Batch Normalization — Gradient Derivation

Notation

Symbol	Description
\(x_{i,j}\)	Input for sample \(i \in \{1,\ldots,N\}\), feature \(j \in \{1,\ldots,D\}\)
\(\mu_j,\; \sigma^2_j\)	Mean and variance of feature \(j\) computed across the \(N\) batch samples
\(\hat{x}_{i,j}\)	Normalized value: \((x_{i,j} - \mu_j)/\sqrt{\sigma^2_j + \varepsilon}\)
\(\gamma_j,\; \beta_j\)	Learned per-feature scale and shift; shared across all batch samples
\(y_{i,j}\)	Output: \(\gamma_j \hat{x}_{i,j} + \beta_j\)
\(dy_{i,j},\; dx_{i,j}\)	Upstream gradient \(\partial L/\partial y_{i,j}\) and downstream gradient \(\partial L/\partial x_{i,j}\)

1. Forward Pass

For each feature \(j\), compute statistics across the \(N\) samples, then normalize and rescale:

Batch mean \[\mu_j = \frac{1}{N}\sum_{i=1}^{N} x_{i,j}\]
Batch variance \[\sigma^2_j = \frac{1}{N}\sum_{i=1}^{N}(x_{i,j} - \mu_j)^2\]
Normalize \[\hat{x}_{i,j} = \frac{x_{i,j} - \mu_j}{\sqrt{\sigma^2_j + \varepsilon}}\]
Scale and shift \[y_{i,j} = \gamma_j \hat{x}_{i,j} + \beta_j\]

The normalization axis is the batch dimension \(N\): each feature \(j\) gets its own \(\mu_j\) and \(\sigma^2_j\) computed from all samples in the mini-batch.
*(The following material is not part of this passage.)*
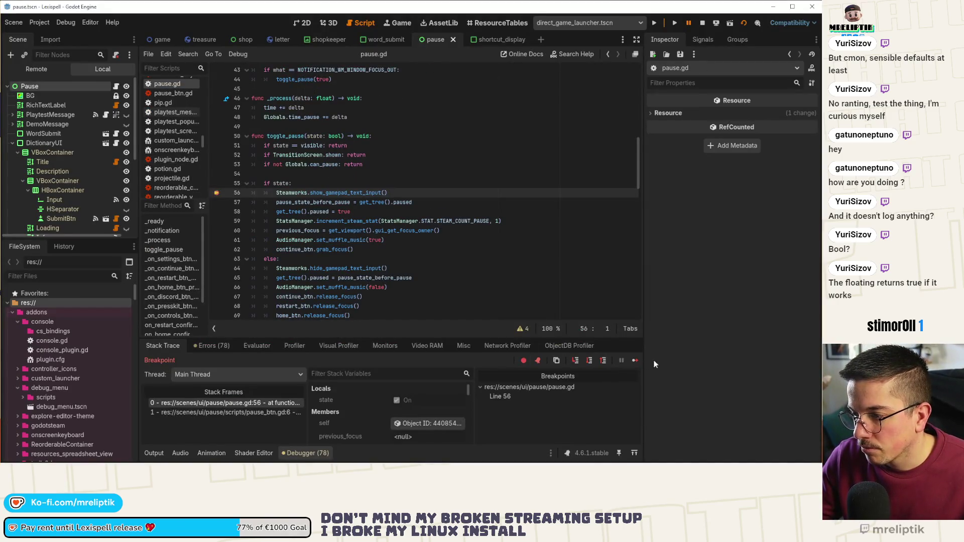
pyautogui.click(631, 360)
This is the opposite axis from Layer Normalization.

2. Backward Pass — Gradients for \(\gamma\) and \(\beta\)

Since \(y_{i,j} = \gamma_j \hat{x}_{i,j} + \beta_j\), the chain rule gives a contribution from every sample \(i\) in the batch:

\[ d\beta_j = \sum_{i=1}^{N} \frac{\partial L}{\partial y_{i,j}} \cdot \underbrace{\frac{\partial y_{i,j}}{\partial \beta_j}}_{=\,1} = \sum_{i=1}^{N} dy_{i,j} \] \[ d\gamma_j = \sum_{i=1}^{N} \frac{\partial L}{\partial y_{i,j}} \cdot \underbrace{\frac{\partial y_{i,j}}{\partial \gamma_j}}_{=\,\hat{x}_{i,j}} = \sum_{i=1}^{N} dy_{i,j}\cdot\hat{x}_{i,j} \]

3. Backward Pass — Gradient for the Input (\(dx\))

Each input \(x_{i,j}\) reaches the loss through three paths: directly via \(\hat{x}_{i,j}\), and indirectly via the batch mean \(\mu_j\) and batch variance \(\sigma^2_j\).

Step A — Gradient w.r.t. normalized input \(\hat{x}_{i,j}\)

Since \(y_{i,j} = \gamma_j \hat{x}_{i,j} + \beta_j\):

\[d\hat{x}_{i,j} = dy_{i,j} \cdot \gamma_j\]

Step B — Gradient w.r.t. batch variance \(\sigma^2_j\)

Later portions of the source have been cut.